I stared at the water before turning the faucet off again. The woman emerged from the bathroom stall. She was naked from the waist down. She still wore a silk blouse and cardigan, but her pressed pants and heels, even her underwear, had been removed. Between her legs was a rough gray pelt. She did not seem to notice me; she washed her hands in the water—there was no soap—and glanced briefly in the mirror. Then she walked out of the bathroom as perfunctorily as she had arrived.

The door of the stall she had used swung open with a slow, rusty whine. It was empty except for the purple snakeskin purse. Loud noises came from outside the bathroom, and I knew that others would soon come in search of the purse, that I would be implicated as its new owner. I needed to move the purse, but first I had to see what was inside it. I went into the bathroom and pressed on the buckle. There was a click like the sound of a gun’s safety being switched off.

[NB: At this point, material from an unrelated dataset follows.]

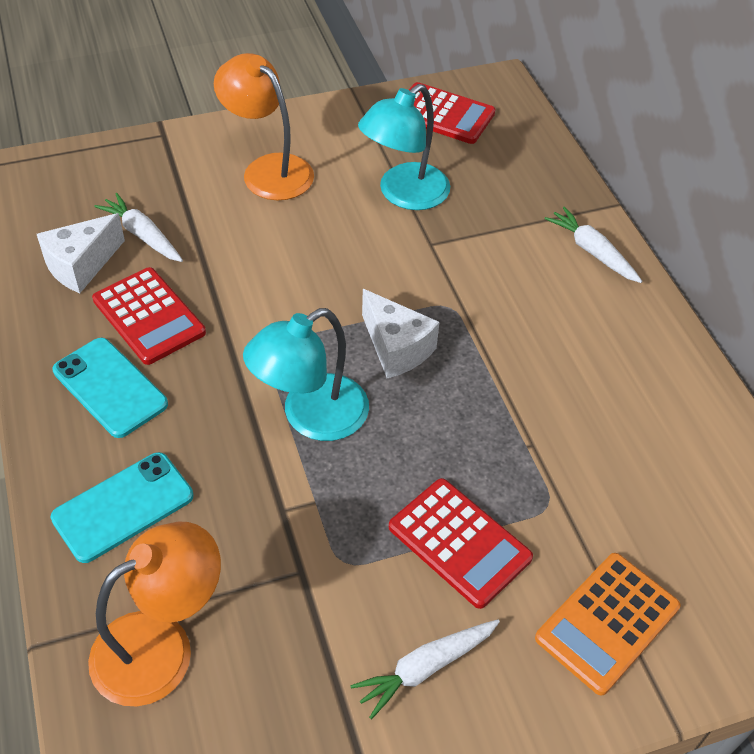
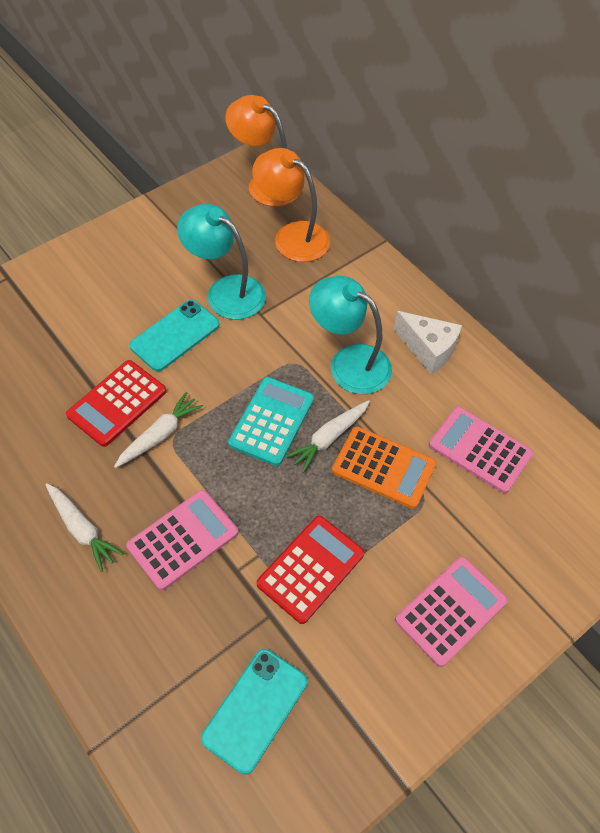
pink calculator: none = 0 -> [126,490,238,591] [395,556,508,667] [429,407,533,493] = 3
red calculator: [92,267,206,365] [389,478,533,609] [409,82,495,144] = 3 -> [66,360,167,447] [256,516,364,624] = 2
turquoise calculator: none = 0 -> [228,377,314,466] = 1
white cheese: [37,213,125,293] [362,289,439,378] = 2 -> [394,311,462,374] = 1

The lid of the purse opened automatically, willingly. And then I woke.

I told Gabe about the dream, late at night in the Bunk Room when we knew Keller had already gone to sleep. He listened with the knit-browed interest of a psychiatrist, and though there was no judgment on his face, he couldn’t unlock the dream any better than I could. We still slept in our own beds—still barely touched, aside from the brief brush of arms as he sidled past me in the kitchen—but we had begun to talk late into the evening, Gabe leaning over the ledge of his top bunk and I looking up from below. Sometimes we talked about our dreams. Other times, we talked about Keller.